Ferguson wrote: “One thing I have noticed about Guardiola – crucial to his immense success as a manager – is that he has been very humble. He has never tried to gloat, he has been very respectful and that is very important. As a coach he is very disciplined in terms of how his team plays, whether they win or lose he is always the unpretentious individual. And to be honest, I think it is good to have someone like that in this profession.”
Would Guardiola’s pending availability persuade Ferguson to step down? “I am pretty sure Ferguson and the club have discussed the possibility of that,” said Balagué. “It doesn’t mean it will happen because we all know Sir Alex wants to be there for at least another year or two. He lost the opportunity of getting Guardiola as a player, but would he retire to bring him in to take over? No.
“Pep has not told anyone he wants to go to this club or that club in England. From what I know of him, at 10 in the morning he’ll have made a decision, at 11 he’ll think ‘well, actually…’ and at one he’ll be thinking about another club. By the evening he’ll have ruled them all out. It will take him months to decide to take his family to another country and for him to join another club.
“I think it’s clear Chelsea are doing all they can to convince him, they have probably been the most consistent ones.”
Wherever Guardiola’s next port of call may be, Balagué is sure he will one day return to Barcelona.
“He’s going back, no doubt about it.” As coach? “We’ll see.

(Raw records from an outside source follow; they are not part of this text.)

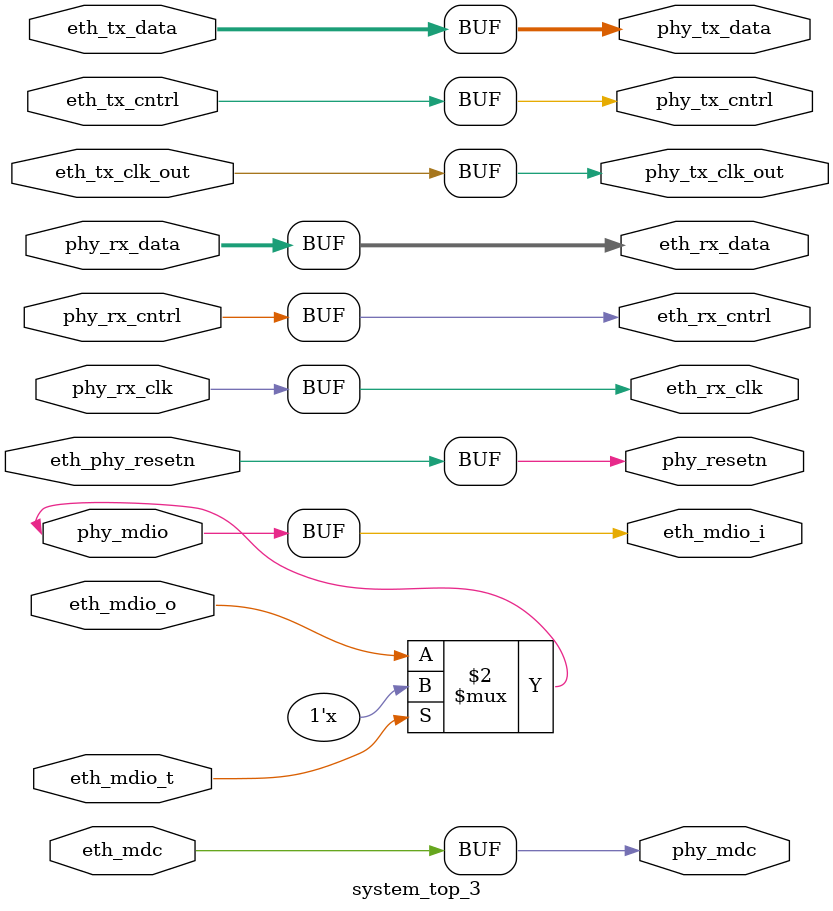
<source format=v>
module system_top_3 (
  eth_rx_clk,
  eth_rx_cntrl,
  eth_rx_data,
  eth_tx_clk_out,
  eth_tx_cntrl,
  eth_tx_data,
  eth_mdc,
  eth_mdio_i,
  eth_mdio_o,
  eth_mdio_t,
  eth_phy_resetn,
  phy_resetn,
  phy_rx_clk,
  phy_rx_cntrl,
  phy_rx_data,
  phy_tx_clk_out,
  phy_tx_cntrl,
  phy_tx_data,
  phy_mdc,
  phy_mdio);
  output            eth_rx_clk;
  output            eth_rx_cntrl;
  output  [  3:0]   eth_rx_data;
  input             eth_tx_clk_out;
  input             eth_tx_cntrl;
  input   [  3:0]   eth_tx_data;
  input             eth_mdc;
  output            eth_mdio_i;
  input             eth_mdio_o;
  input             eth_mdio_t;
  input             eth_phy_resetn;
  output            phy_resetn;
  input             phy_rx_clk;
  input             phy_rx_cntrl;
  input   [  3:0]   phy_rx_data;
  output            phy_tx_clk_out;
  output            phy_tx_cntrl;
  output  [  3:0]   phy_tx_data;
  output            phy_mdc;
  inout             phy_mdio;
  assign eth_rx_clk = phy_rx_clk;
  assign eth_rx_cntrl = phy_rx_cntrl;
  assign eth_rx_data = phy_rx_data;
  assign phy_tx_clk_out = eth_tx_clk_out;
  assign phy_tx_cntrl = eth_tx_cntrl;
  assign phy_tx_data = eth_tx_data;
  assign phy_mdc = eth_mdc;
  assign phy_mdio = (eth_mdio_t == 1'b0) ? eth_mdio_o : 1'bz;
  assign eth_mdio_i = phy_mdio;
  assign phy_resetn = eth_phy_resetn;
endmodule
</source>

It’s the kind of thing he has not decided, but I am 100 per cent sure he will go back at some point.”
How Barcelona developed under Guardiola.
The team that Rijkaard left in 2008 was: Valdes – Zambrotta, Milito, Puyol, Abidal – Yaya Toure – Xavi, Iniesta – Messi, Eto’o, Henry.
The starting XI for the 2009 Champions League final against Manchester United was: Valdes – Puyol, Toure, Pique, Sylvinho – Busquets – Iniesta, Xavi – Messi, Eto’o, Henry.
By 2010 it was: Valdes – Alves, Pique, Puyol, Abidal – Busquets – Xavi, Iniesta – Messi, Ibrahimovic, Pedro.
In 2011: Valdes – Alves, Pique, Mascherano, Abidal – Busquets – Iniesta, Xavi – Pedro, Messi, Villa.
Guardiola’s last season: Valdes – Alves, Pique, Mascherano, Puyol – Busquets – Xavi, Fabregas – Alexis, Messi, Iniesta.
*Pep Guardiola – Another Way of Winning: The Biography by Guillem Balagué (Orion £20).